WebSockets provide a bidirectional transport, but nothing on top of it. You still need to define message formats, correlation IDs, error handling, and notification semantics. JSON-RPC 2.0 is a thin spec that handles all of that with library support in every major language.

gRPC offers bidirectional streaming with strong typing via Protocol Buffers, but comes with meaningful operational weight: schema compilation, binary encoding, HTTP/2 as a hard requirement, and more complex tooling. For a developer-facing embedding API, friction at integration time matters. JSON-RPC over a WebSocket or stdio pipe is something a developer can read in a text editor and implement in an afternoon.

The stdio option in particular is pragmatic. If the App Server runs as a subprocess, the parent application reads and writes JSON-RPC messages on stdin and stdout. This is exactly how LSP works between editors and language servers, and it means embedding requires no network infrastructure whatsoever. The agent process is just another child process.

The separation that matters

The App Server architecture has one implication worth holding onto: the protocol is the interface, not the implementation. If OpenAI changes the internal model or the agent’s reasoning approach, the JSON-RPC contract stays stable. Embedding applications code against message types and method names, not against model internals.

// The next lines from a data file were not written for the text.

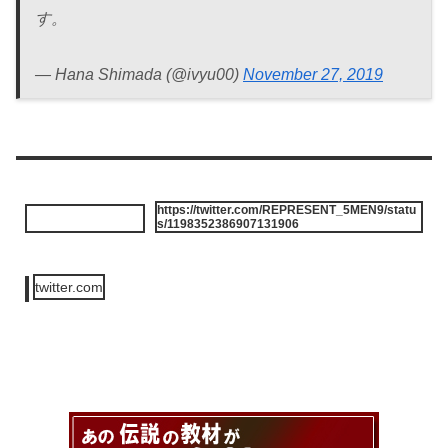
す。
— Hana Shimada (@ivyu00)
November 27, 2019
https://twitter.com/REPRESENT_5MEN9/statu
s/1198352386907131906
twitter.com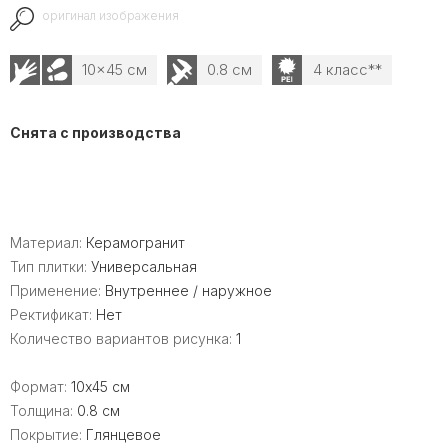
оригинал изображения
10x45 см
0.8 см
4 класс**
Снята с производства
Материал:
Керамогранит
Тип плитки:
Универсальная
Применение:
Внутреннее / наружное
Ректификат:
Нет
Количество вариантов рисунка:
1
Формат:
10x45 см
Толщина:
0.8 см
Покрытие:
Глянцевое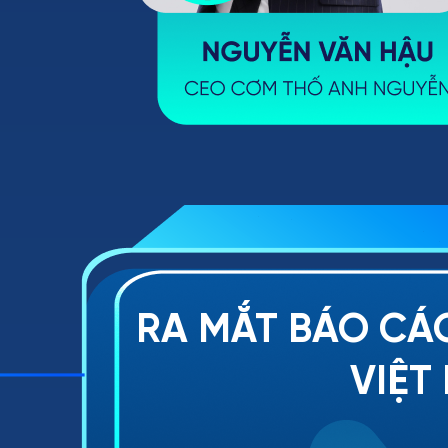
RA MẮT BÁO CÁ
VIỆT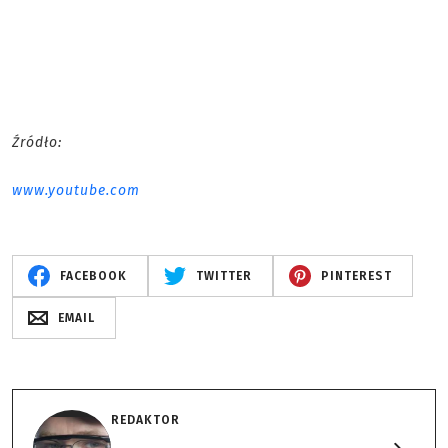
Źródło:
www.youtube.com
FACEBOOK
TWITTER
PINTEREST
EMAIL
REDAKTOR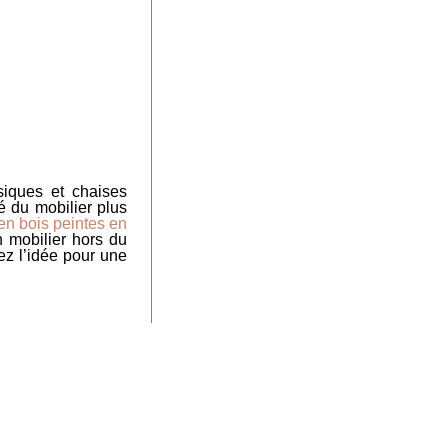
iques et chaises
é du mobilier plus
en bois peintes en
n mobilier hors du
z l’idée pour une
tir d’objets de la
ise
de la vaisselle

The approval and tool-use flows can also be extended without touching the agent. An embedding application can implement custom tool handlers for domain-specific operations, policy-based auto-approval for low-risk file writes, or rich diff UIs with inline comment support. The protocol defines the seams; both sides evolve independently behind them.

The Codex CLI open-sourced in April 2025 took a simpler approach, driving the Responses API directly from a terminal where a human watches stdout. That is appropriate for a single-user command-line tool. The App Server trades that simplicity for the expressiveness required when the embedding application needs programmatic control over every step of execution: knowing when the agent reads a file, approving each shell command, previewing every diff before commit.

For anyone building a coding assistant into an IDE, a web application, or a CI pipeline, the bidirectional JSON-RPC model is the design worth understanding. It is a considered answer to what agent embedding actually requires, shaped by the same constraints that produced LSP a decade earlier.